A pressão tem sido de autarcas do PS - mas na verdade de todos os partidos. Só as autoridades de saúde e as forças de segurança podem saber quem são os infetados - e no caso das forças de segurança para que saibam quem está ou não a violar deveres de confinamento.
As pressões para se "aliviar" a pressão do confinamento e do lock down de setores importantes da economia (a restauração, por exemplo) são assim de setores empresariais - e já foram expressas numa carta aberta assinada por 167 personalidades, entre as quais os presidentes da Altice, da Vodafone e da NOS.

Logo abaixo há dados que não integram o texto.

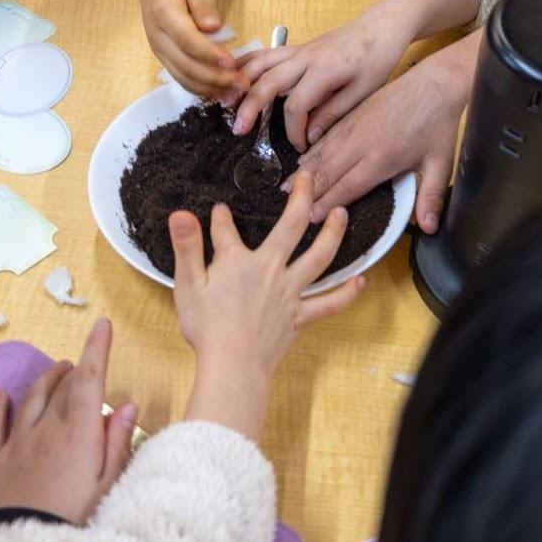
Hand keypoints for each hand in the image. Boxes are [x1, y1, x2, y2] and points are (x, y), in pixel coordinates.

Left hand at [0, 319, 138, 524]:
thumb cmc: (74, 521)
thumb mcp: (108, 488)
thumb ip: (117, 444)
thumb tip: (128, 406)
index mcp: (80, 434)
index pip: (91, 380)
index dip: (97, 348)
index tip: (102, 324)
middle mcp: (47, 428)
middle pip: (63, 387)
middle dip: (75, 369)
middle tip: (82, 363)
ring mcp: (17, 442)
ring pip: (31, 398)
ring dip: (45, 379)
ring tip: (56, 370)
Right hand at [139, 0, 241, 97]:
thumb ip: (203, 3)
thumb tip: (212, 27)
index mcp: (163, 12)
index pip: (186, 39)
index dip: (209, 54)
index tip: (232, 63)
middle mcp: (157, 35)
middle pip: (184, 64)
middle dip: (214, 77)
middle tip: (242, 83)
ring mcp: (158, 49)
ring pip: (182, 76)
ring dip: (209, 87)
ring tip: (236, 91)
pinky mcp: (164, 57)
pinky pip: (181, 78)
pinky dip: (201, 88)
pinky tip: (222, 90)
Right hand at [171, 174, 364, 438]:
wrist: (233, 366)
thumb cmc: (207, 327)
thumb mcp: (188, 284)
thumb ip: (186, 246)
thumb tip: (181, 213)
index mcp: (238, 261)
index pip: (226, 230)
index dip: (221, 218)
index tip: (221, 209)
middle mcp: (270, 270)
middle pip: (290, 227)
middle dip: (301, 198)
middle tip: (309, 176)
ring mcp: (290, 293)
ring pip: (318, 258)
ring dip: (332, 233)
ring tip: (342, 212)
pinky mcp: (300, 317)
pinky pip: (329, 303)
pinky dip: (346, 293)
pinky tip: (361, 281)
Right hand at [233, 11, 414, 150]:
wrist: (382, 26)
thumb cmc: (377, 58)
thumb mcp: (364, 92)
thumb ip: (334, 113)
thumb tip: (309, 135)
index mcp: (324, 71)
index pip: (296, 106)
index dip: (293, 130)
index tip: (300, 146)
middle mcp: (305, 57)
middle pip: (267, 81)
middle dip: (250, 107)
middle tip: (238, 130)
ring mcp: (298, 50)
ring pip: (259, 62)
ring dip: (239, 81)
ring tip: (225, 103)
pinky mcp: (296, 47)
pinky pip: (264, 53)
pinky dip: (245, 63)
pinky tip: (233, 76)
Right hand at [297, 31, 476, 232]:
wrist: (434, 83)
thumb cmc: (437, 123)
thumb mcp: (440, 162)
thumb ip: (431, 197)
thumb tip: (431, 229)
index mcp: (381, 157)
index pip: (348, 186)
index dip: (328, 203)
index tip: (310, 217)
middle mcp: (361, 143)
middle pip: (328, 171)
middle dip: (308, 190)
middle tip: (287, 204)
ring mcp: (354, 127)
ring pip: (322, 152)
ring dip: (304, 170)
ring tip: (286, 185)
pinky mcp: (353, 115)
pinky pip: (326, 136)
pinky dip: (312, 149)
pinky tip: (302, 157)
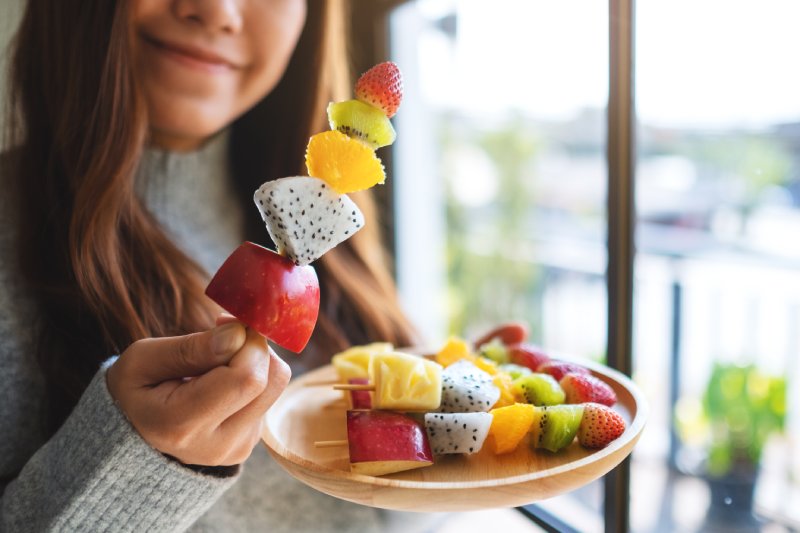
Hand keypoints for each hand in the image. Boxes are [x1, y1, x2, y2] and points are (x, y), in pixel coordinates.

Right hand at [106, 318, 290, 465]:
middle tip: (225, 333)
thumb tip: (239, 334)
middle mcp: (218, 444)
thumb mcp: (143, 360)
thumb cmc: (133, 389)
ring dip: (255, 360)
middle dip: (255, 346)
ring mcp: (237, 448)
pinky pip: (268, 396)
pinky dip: (251, 378)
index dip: (246, 341)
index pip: (246, 377)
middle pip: (271, 380)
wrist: (131, 433)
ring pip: (276, 386)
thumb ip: (191, 348)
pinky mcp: (249, 443)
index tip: (224, 323)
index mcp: (182, 426)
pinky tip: (220, 382)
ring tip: (217, 360)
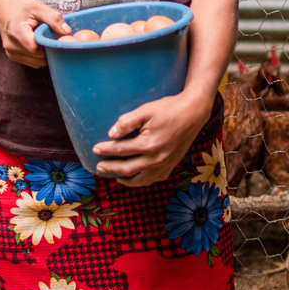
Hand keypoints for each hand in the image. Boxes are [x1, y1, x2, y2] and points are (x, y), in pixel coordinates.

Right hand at [0, 0, 69, 67]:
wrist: (1, 8)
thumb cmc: (19, 5)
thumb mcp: (37, 7)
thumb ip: (53, 19)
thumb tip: (67, 32)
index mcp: (16, 32)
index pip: (35, 48)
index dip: (48, 44)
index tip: (54, 36)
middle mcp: (11, 46)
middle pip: (37, 56)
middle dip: (48, 49)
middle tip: (51, 36)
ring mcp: (11, 53)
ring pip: (36, 62)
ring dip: (44, 53)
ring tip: (42, 38)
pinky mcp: (13, 56)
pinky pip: (31, 62)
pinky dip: (38, 56)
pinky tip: (38, 43)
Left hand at [92, 93, 211, 186]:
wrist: (194, 113)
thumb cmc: (169, 109)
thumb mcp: (146, 110)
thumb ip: (127, 121)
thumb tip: (112, 133)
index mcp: (148, 145)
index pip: (121, 150)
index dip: (106, 149)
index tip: (95, 148)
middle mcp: (156, 159)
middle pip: (127, 168)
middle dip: (111, 168)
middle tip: (98, 167)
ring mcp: (164, 165)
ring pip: (140, 179)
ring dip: (125, 179)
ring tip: (114, 176)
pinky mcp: (171, 165)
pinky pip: (153, 179)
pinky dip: (141, 181)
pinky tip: (135, 177)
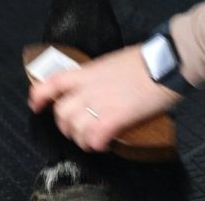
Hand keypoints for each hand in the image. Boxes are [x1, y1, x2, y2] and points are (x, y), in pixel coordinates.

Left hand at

Basicamente o que dizem é que "não é possível suspender a atividade económica até que não exista qualquer risco de contágio" porque "o nosso modelo de sociedade não suportaria uma espera tão prolongada".
A isto o primeiro-ministro diz apenas que o levantamento das medidas será gradual e regionalmente diferenciado - sendo que aos mais idosos, o grupo populacional mais vulnerável (taxa de letalidade de 11,4%, enquanto a taxa média é de 3%) será pedido que prolonguem mais o confinamento.
Dito de outra forma: "Vamos ter seguramente um país com múltiplas velocidades. De regiões diferentes, de setores de atividade diferentes, de pessoas com riscos diferentes."